Learning To Walk In Your Customer Shoes – Coursework Example
Running Head: [short [institute of affiliation] Introduction Texas Instrument has faced a problem when the company becomes consumer-centric and loses its focus on its customers. The company has then hired BTS USA, a global provider for global-based simulation in order to probe the problem. As the problem is centered on customer relationship management, BTS has created a program for the company executives to see the real picture seen from the eyes of their customers. In line with this program, two major questions are raised: first, did TI take the right approach to achieving better customer satisfaction by training its executives first? Would TI have achieved quicker results by training its front-line employees prior to its executives; and to what sources would an HR manager in TI would have looked to find information with which to calculate the program’s ROI. This paper aims to analyze and answer the two questions.
TI took the right approach in training its executives first. TI’s customer-related issues were of strategic rather than of tactical consideration, therefore any subsequent training for its frontline employees, without the customer-centric thinking that guides the systems within the company, the customers would still feel frustrated in doing business with TI in the end.

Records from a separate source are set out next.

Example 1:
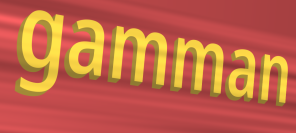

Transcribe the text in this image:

gamman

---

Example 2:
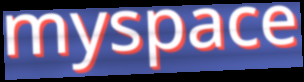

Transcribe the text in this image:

myspace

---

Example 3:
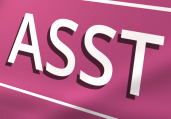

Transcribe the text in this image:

ASST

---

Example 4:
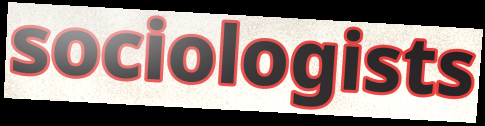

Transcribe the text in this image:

sociologists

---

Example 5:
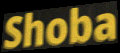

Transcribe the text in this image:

Shoba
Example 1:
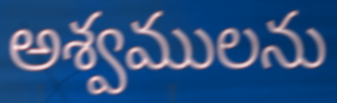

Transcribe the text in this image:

అశ్వములను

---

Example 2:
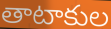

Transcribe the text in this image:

తాటాకుల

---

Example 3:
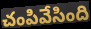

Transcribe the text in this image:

చంపివేసింది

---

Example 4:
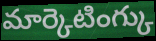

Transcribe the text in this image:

మార్కెటింగ్కు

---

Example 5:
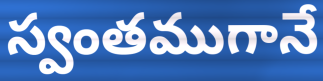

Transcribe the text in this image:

స్వంతముగానే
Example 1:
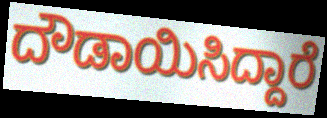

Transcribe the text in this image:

ದೌಡಾಯಿಸಿದ್ದಾರೆ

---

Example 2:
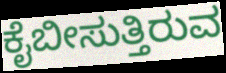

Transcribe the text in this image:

ಕೈಬೀಸುತ್ತಿರುವ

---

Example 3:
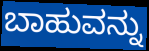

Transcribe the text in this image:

ಬಾಹುವನ್ನು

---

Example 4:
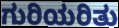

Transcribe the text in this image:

ಗುರಿಯರಿತು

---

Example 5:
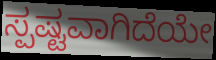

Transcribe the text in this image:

ಸ್ಪಷ್ಟವಾಗಿದೆಯೇ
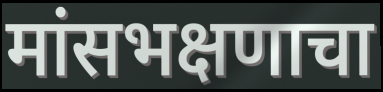
मांसभक्षणाचा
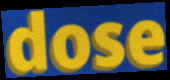
dose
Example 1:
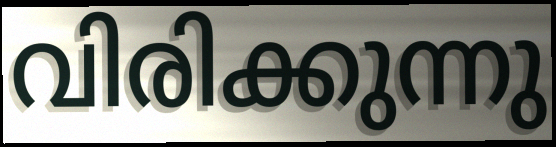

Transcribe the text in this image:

TI’s focus on inside-out competitive advantage—its focus on its products and operations rather than customers put it in a competitive disadvantage. While the issue does not only rest in poor handling of customers, but rather addressing the need of the customers all in all, TI’s problem was strategic.
In order to address the problem, TI has to work from the top first. After getting back to its mission and vision, and then long-term and short-term corporate objectives, TI should make its marketing more strategic. This means more interaction with customers, knowing their needs through feedback and marketing research, and then offering a good combination of benefits through its products and services. As the case has pointed out, it was crucial for TI to know how it feels to be their customer.
After knowing the causes of dissatisfaction, can address those by incorporating the needs of the customers that are unfulfilled to the benefits that TI’s products offer. This cannot be done by the frontline employees. Therefore, because the nature of the issue is strategic, those executives who have the authority to change the company’s strategy should be trained first.
In order for the strategy to be executed well, TI has to ensure that a culture of “listening and satisfying the customer” should be set within its organization through a support program (Duncan 2005, 200). For this reason, the executives have to be trained first. However, after the executives are trained and a subsequent change in the strategy and culture has been made within the organization, training of the frontline employees would be most crucial as these people are those who interact directly with customers, through which the company’s strategic commitment will be communicated to customers. As according to Tom Duncan in his book Principles of Advertising and IMC, “[…] everything [a company] does and says, including in-house staff policies, sends a brand message to all its stakeholders—and to customers in particular (Duncan 2005, 200).”
The program’s ROI can be measured by getting the incremental cash flows of the organization (Brealey, Myers & Marcus 2004, 214). Although customer satisfaction will impact the brand, which will create value for the organization in turn but is harder to measure, the changes in the company’s revenues can be an alternative easier measure.
As the program comes into completion, TI expects to experience either a decrease in customer nudging and transfer to competitors, thus its customer base either remains the same or increases gradually. With improvement in systems that ensure customers’ satisfaction, even when TI’s customer base does not increase so much, the company can expect increases in volume from its current customers. This entails lower costs for customer retention rather than spending more on customer acquisition. Although TI could target more customers in order to enlarge its base and generate more sales, retaining its customers represent a significant decrease in loss of sales from customers that are leaving.
Texas Instrument’s problem is more strategic in nature than tactical. Training its frontline employees may create short-term and quicker solution to its problems, by maintaining a better relationship. However, the company’s failure to meet the needs of its customers by the benefits that it provides to its customers will backfire in the long run. Incorporating these benefits to the company’s offerings is strategic by nature, so training its executives first is the better way to address it.
The value that this program contributes to the company may not exactly be measured as these will be included in the company’s brand equity. However, the return on this investment can be looked upon at the subsequent effects on the company’s revenues and costs, or incremental cash flows. By satisfying its customers, the customer base of the company remains intact with a decrease in nudging or customer transferring to competitors. Therefore, an equivalent increase in sales can be expected--from the additional business that the company can generate through higher volumes due to increase in trust and customer satisfaction. As the company focuses on its customers, its customer acquisition costs will go down which has a significant effect on its cash flows. These figures can be the sources of information in measuring the ROI of such program.
Brealey, R., Myers, S., Marcus, A. (2004). Fundamentals of Corporate Finance. 10th ed. New York: Mc-Graw Hill Education.
Duncan, T. (2005). Principles of Advertising & IMC. 2nd ed. New York: McGraw-Hill.